Species tags - Githubissues

mikeyEcology / MLWIC

Machine Learning for Wildlife Image Classification

70 stars 16 forks source link

Species tags #23

Closed pmcgove closed 5 years ago

pmcgove commented 5 years ago

Hi,

When classifying images using the default model, you suggest assigning an ID of 0 to any unknown species images. However, based on the species ID .csv, 0 = Moose. How would you suggest differentiating between moose and unknown species if they occur in the same dataset?

Along similar lines, is it possible to exclude species categories from the existing model when classifying images? I've run the model on a set of 5000 images from the Midwestern U.S. and had a top-1 accuracy of 0.171. I'm curious if I can censor species like mule deer to bump up the default model accuracy.

Thanks!

mikeyEcology commented 5 years ago

For the first question, you could use another ID, I just chose 0 because it is a number that has to be in the dataset if you are using a model that you trained on fewer species. You could use any number between 0 and 26 if you're using the built in model. Or you could use 0 and have another data table somewhere showing what the true ID of each row is. Unfortunately, there is no way to restrict the categories. This is a limitation. One potential approach is if you're working in an area with no mule deer you could assume that all deer the model sees are white tail (but you would want to be sure to check this first) in post-hoc data sorting.

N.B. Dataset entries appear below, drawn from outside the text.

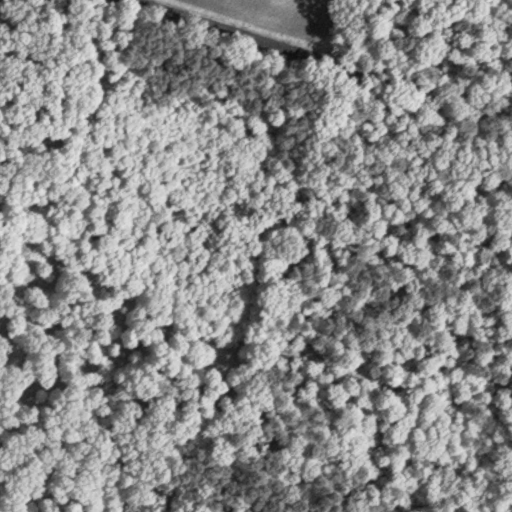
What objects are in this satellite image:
crop: (286, 11)
road: (316, 59)
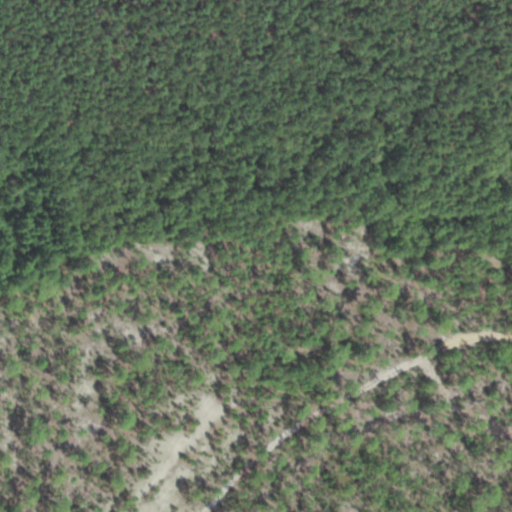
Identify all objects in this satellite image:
road: (342, 393)
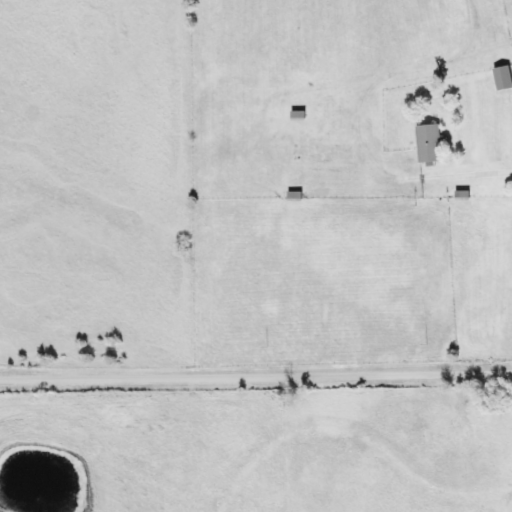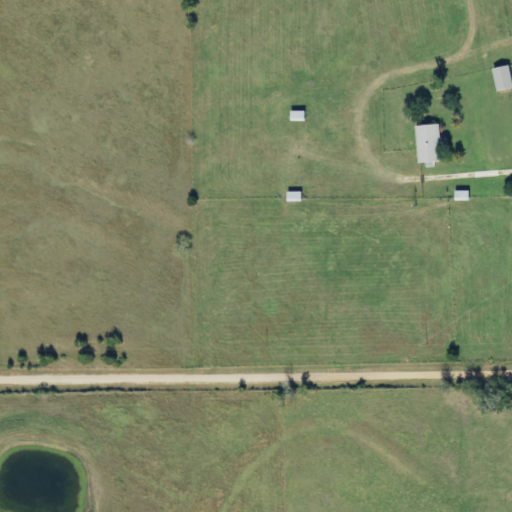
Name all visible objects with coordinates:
building: (506, 77)
building: (436, 144)
building: (299, 196)
road: (256, 370)
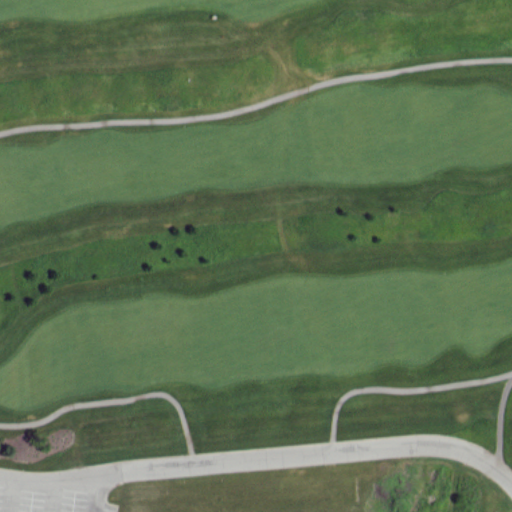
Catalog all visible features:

pmcgove commented 5 years ago

Thanks for the quick response, Mikey. Impressively, the default model only tagged 70 out of 4700 white-tailed deer images as mule deer. It had a much higher tendency to classify them as wild pig (1500) or empty (1000).

I tried to retrain the default model on our classified images, but kept running into errors. If I set retrain=FALSE, it ran fine however. Does changing the number and/or ID of species classes while retraining cause problems?

mikeyEcology commented 5 years ago

It is not working on well on your images and re-training looks like the best option for you. If you are changing the number of classes, you will need to specify retrain=FALSE, otherwise, you will have problems. Just changing the class ID's and maintaining the same number of classes will not cause an error if you specify retrain=TRUE, but it is not a good idea. If you only have 5,000 classified images, though, your new model will also likely not have very good accuracy.

pmcgove commented 5 years ago

OK that makes sense. We are just beginning image classification and plan to have a much larger dataset to train on by the end of summer. I just wanted to test out MLWIC and your model early on to inform our workflow.